Making Cocoa Bean Mulch Making Cocoa Bean Mulch

What You'll Need
Cocoa bean husks

Mulch is an important factor in any garden. It helps retain moisture, adds nutrients to the soil and prevents erosion. One of the many options for mulch is cocoa bean mulch. This mulch is a dark brown color and only gets darker with age. For the first two or three weeks, the mulch smells like chocolate. Another advantage is that, unlike some organic mulch, there are no weeds hidden among the husks. You can buy this mulch at a nursery or garden supply store. Or, if you live near a chocolate factory, you can ask for the cocoa bean husks. Most factories are more than happy to get rid of their excess waste.

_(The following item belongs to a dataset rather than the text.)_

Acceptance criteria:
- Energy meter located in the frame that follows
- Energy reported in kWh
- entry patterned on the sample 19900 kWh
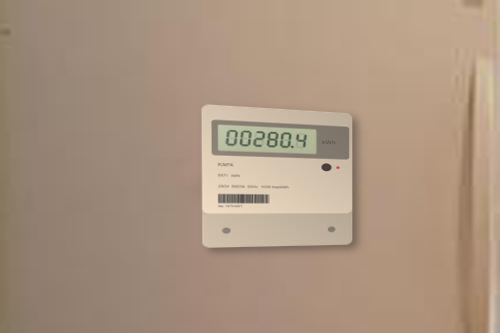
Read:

Some concerns have been raised about the safety of cocoa mulch when there are dogs in the garden. There is a chemical contained in cocoa beans that is harmful to dogs. While there are not many documented cases, it is better to be safe than sorry. Keep your dog out of the garden if you do choose to use this mulch.

Step 1: Husks

The first thing you need to do is to get your hands on cocoa bean husks. Depending on where you go, you may find that the husks have been treated with different chemicals. For example, husks treated with oil and theobromine are very good mulch for acidic soil. If possible, try to get untreated husks, and then you won’t have to worry about the impact on your garden.

Step 2: Layer

Once you have the husks, lay a thin layer around your garden. The mulch only needs to be an inch deep to do its job properly. This mulch can be used with any plant, so there is no need to buy several kinds of mulch.

Step 3: Water

Once you have laid down the mulch, water it. Water will cause the husks to curl around each other, creating a honeycomb affect. The interlocking husks will not be easily washed or blown, away. The husks will also prevent the water from running away from the plants. This extra water will help your plants grow healthy and strong.

Step 4: Mold

Sometimes cocoa husks will mold. This mold has not proven to be detrimental to any plants, but the husks do become white. If you wish, you can regularly rake the cocoa husks. This will help prevent mold and will turn over any husks that do have mold, making it less visible.

Step 5: A Year Later

After a year, most of the cocoa husks will have decomposed, leaving nutrients in the soil. You will need to choose whether you wish to use cocoa bean mulch or another form of organic mulch. Do not let your garden grow without mulch of some kind. The mulch is what helps keep your garden healthy throughout the year.